Ricoeur es un autor que pensó a fondo el problema de la legitimidad de la presencia de la religión en la vida pública. A pesar de ser un creyente convencido, ello en absoluto anuló su compromiso filosófico, todo lo contrario: en su reflexión social, mantuvo siempre una mirada vigilante y crítica sobre su discurso, defendiendo lo que denominaba un sano y sincero ‘agnosticismo filosófico’. Él lo argumentaba explicando que era el mejor modo de respetar a los otros, y que, en caso contrario, en caso de emplear argumentos de fe en el debate filosófico y político, fácilmente se podía caer en un dogmatismo, dado que estos argumentos, por su misma naturaleza, difícilmente pueden ser subsumidos en un debate lógico-argumentativo, como explica Domingo Moratalla. A sabiendas del riesgo de caer en una especie de ‘esquizofrenia intelectual’, esta es la postura que asumió. Ello no para renunciar a la dimensión pública de su fe, sino precisamente para poder debatir y defender desde ahí la legitimidad de su presencia en la vida social y política. De hecho, su reflexión al respecto es el precipitado de no pocas discusiones y polémicas, vividas y sufridas durante su propia biografía.
Una de estas reflexiones tiene que ver con la distinción a la que da pie el título del post, con dos dimensiones de la laicidad. Vaya por delante que en los Estados occidentales la laicidad se ha erigido como una postura generalizadamente aceptada, por lo menos en teoría; porque en la práctica el asunto ya es más complejo, cayendo en no pocas ocasiones en situaciones de laicismo recalcitrante. No es lo mismo la laicidad que el laicismo.

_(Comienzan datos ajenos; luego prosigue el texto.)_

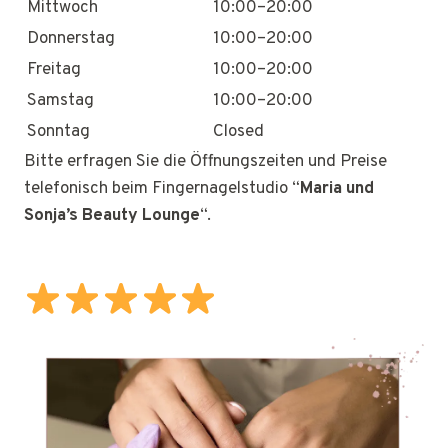
Mittwoch
10:00–20:00
Donnerstag
10:00–20:00
Freitag
10:00–20:00
Samstag
10:00–20:00
Sonntag
Closed
Bitte erfragen Sie die Öffnungszeiten und Preise
telefonisch beim Fingernagelstudio “
Maria und
Sonja’s Beauty Lounge
“.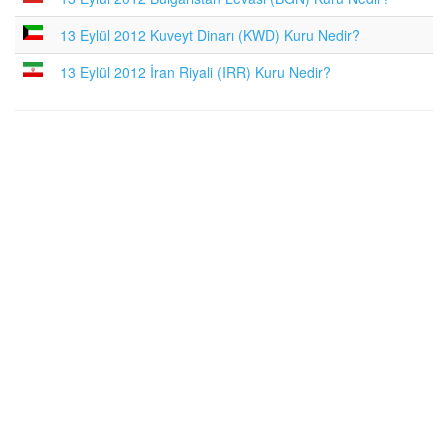
13 Eylül 2012 Kuveyt Dinarı (KWD) Kuru Nedir?
13 Eylül 2012 İran Riyali (IRR) Kuru Nedir?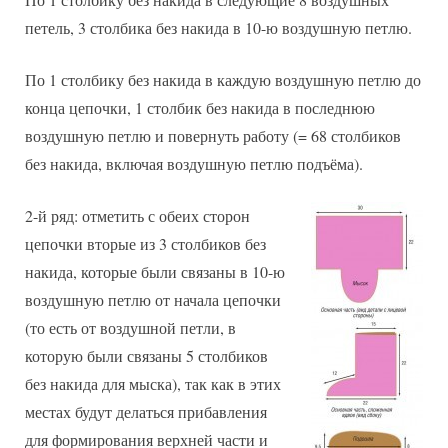
петель, 3 столбика без накида в 10-ю воздушную петлю.
По 1 столбику без накида в каждую воздушную петлю до
конца цепочки, 1 столбик без накида в последнюю
воздушную петлю и повернуть работу (= 68 столбиков
без накида, включая воздушную петлю подъёма).
2-й ряд: отметить с обеих сторон
цепочки вторые из 3 столбиков без
накида, которые были связаны в 10-ю
воздушную петлю от начала цепочки
(то есть от воздушной петли, в
которую были связаны 5 столбиков
без накида для мыска), так как в этих
местах будут делаться прибавления
для формирования верхней части и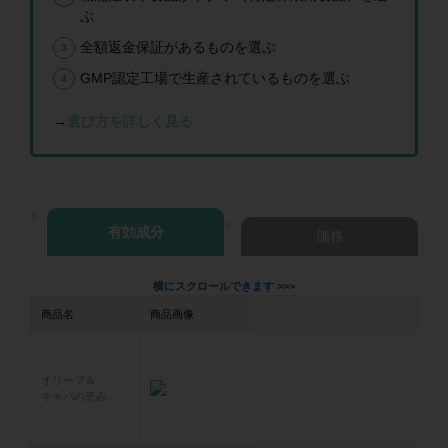
ぶ
全額返金保証があるものを選ぶ
GMP認定工場で生産されているものを選ぶ
→
選び方を詳しく見る
有効成分
価格
商品名
商品画像
オリーブ＆
ギャバの恵み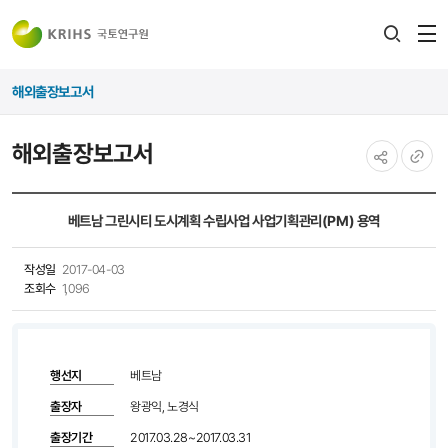
전
검색
열
레이어
해외출장보고서
열기
해외출장보고서
공유하기
URL
복사
베트남 그린시티 도시계획 수립사업 사업기획관리(PM) 용역
작성일
2017-04-03
조회수
1,096
행선지
베트남
출장자
왕광익, 노경식
출장기간
2017.03.28~2017.03.31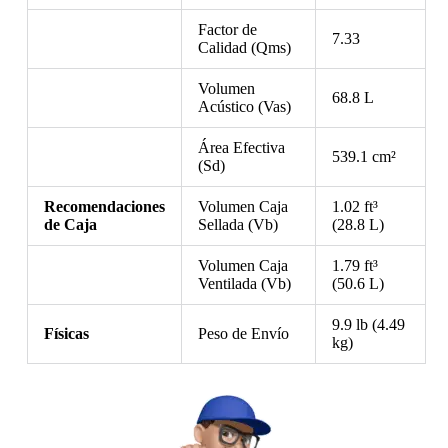
Factor de
7.33
Calidad (Qms)
Volumen
68.8 L
Acústico (Vas)
Área Efectiva
539.1 cm²
(Sd)
Recomendaciones
Volumen Caja
1.02 ft³
de Caja
Sellada (Vb)
(28.8 L)
Volumen Caja
1.79 ft³
Ventilada (Vb)
(50.6 L)
9.9 lb (4.49
Físicas
Peso de Envío
kg)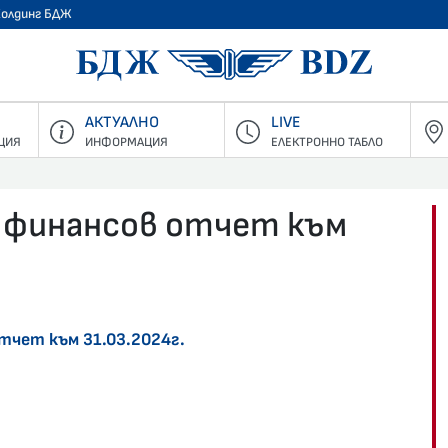
Холдинг БДЖ
БДЖ - Пъ
АКТУАЛНО
LIVE
ЦИЯ
ИНФОРМАЦИЯ
ЕЛЕКТРОННО ТАБЛО
 финансов отчет към
чет към 31.03.2024г.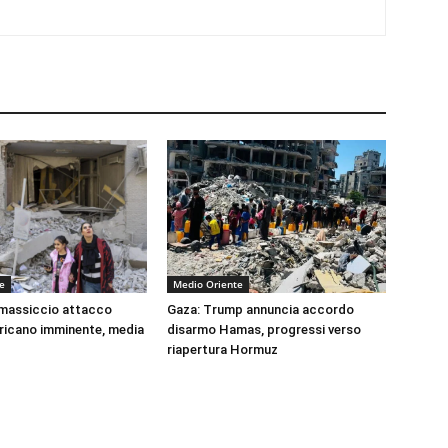
e
Medio Oriente
 massiccio attacco
Gaza: Trump annuncia accordo
ricano imminente, media
disarmo Hamas, progressi verso
riapertura Hormuz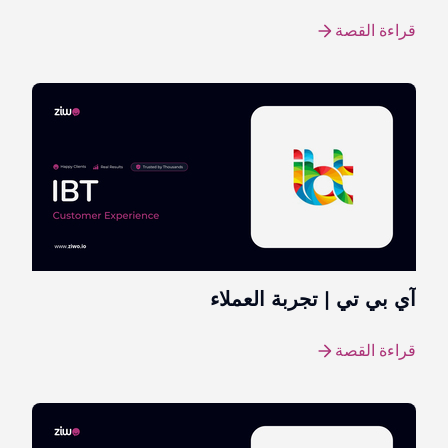
قراءة القصة
آي بي تي | تجربة العملاء
قراءة القصة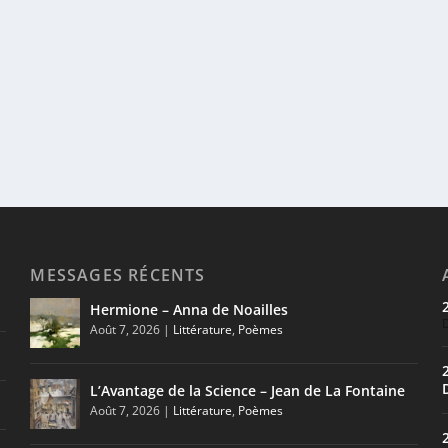
MESSAGES RÉCENTS
Hermione – Anna de Noailles
Août 7, 2026
|
Littérature
,
Poèmes
L’Avantage de la Science – Jean de La Fontaine
Août 7, 2026
|
Littérature
,
Poèmes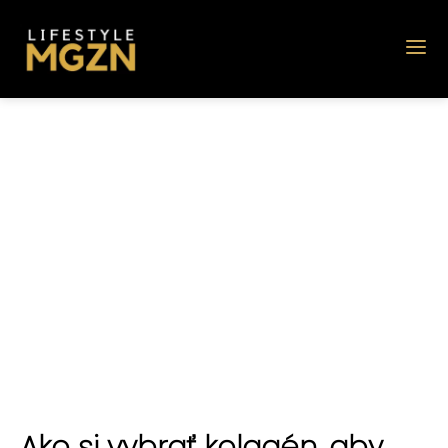
Ako si vybrať kolagén, aby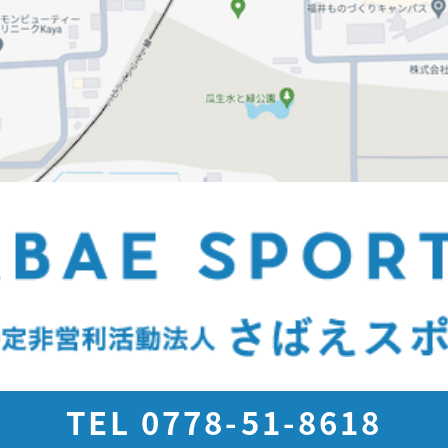
TEL 0778-51-8618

Se ha andado mucho en este sentido: desde las cruentas guerras de religión de no hace muchos siglos, en los que los Estados no podían abstenerse de la adopción de una postura de fe, hasta la actualidad contemporánea, en la que precisamente los Estados modernos nacen con la postura inicial de una abstención respecto a toda profesión de fe, alcanzándose un estatus de tolerancia en torno al cual se trata de sobrellevar ese difícil equilibrio entre religiones y otro tipo de creencias. La situación actual, más amable en general, no ha sido fruto de la casualidad, sino que se ha tenido que andar mucho para dejar atrás, en primer lugar, los dogmatismos religiosos de carácter teológico-político, pero también, más reciente, ese laicismo más agresivo característico de hace unas pocas décadas, que imponía al Estado una postura beligerante contra la religión; no una postura neutra sino antirreligiosa, defendida vehementemente. Ambas posibilidades, Estados confesionales y laicistas, parece que no tienen cabida en nuestra época, apostando por los Estados laicos, aunque dicha laicidad no deje de entrañar un equilibrio complejo. Esa dificultad seguramente tenga que ver con el diferente modo de entender la laicidad por parte del Estado y por parte de la sociedad, algo que él articula en torno a esas dos dimensiones: la primera es una laicidad de abstención, y la segunda de confrontación. ¿Qué quiere decir exactamente?
La laicidad de abstención tiene que ver con la postura adoptada por el Estado, y que viene a ser un ‘agnosticismo institucional’, que no quiere decir ignorancia mutua entre la vida civil y la religiosa, sino distinción y delimitación de los poderes y los roles del Estado y de las Iglesias. Esto es lo que comúnmente entendemos por laicidad: un Estado agnóstico que no se preocupa por asuntos religiosos, aunque permite mejor o peor su existencia en la esfera pública. Pero hay una laicidad diferente, que es la referida a cómo se vive esto de facto en la sociedad civil, de un modo más vivo, activo, dinámico, polémico si se quiere. Esta segunda es una laicidad positiva, más allá de la laicidad negativa de la abstención institucional: es una laicidad de confrontación, entendiendo ‘confrontación’ no en sentido peyorativo, todo lo contrario, sino en sentido vivificador: «la laicidad positiva en este planteamiento ricoeuriano no se define por la recuperación de determinados contenidos sino por la necesidad de que esos contenidos aparezcan en la ‘plaza pública’, se enfrenten y confronten». No hay un límite claro entre ambas dimensiones de la laicidad: se permean y se confunden, no sabiendo muy bien dónde acaba una y dónde comienza la otra, pero son fácilmente distinguibles. Quizá donde mejor se dé el problema de su coexistencia sea en la escuela pública la cual, por un lado, depende del Estado y, por el otro, de la sociedad civil que la delega en él. De qué modo se articule esta coexistencia dependerá de la madurez de la sociedad, de cómo sea capaz de vivir la tolerancia, verdadero fundamento de la laicidad.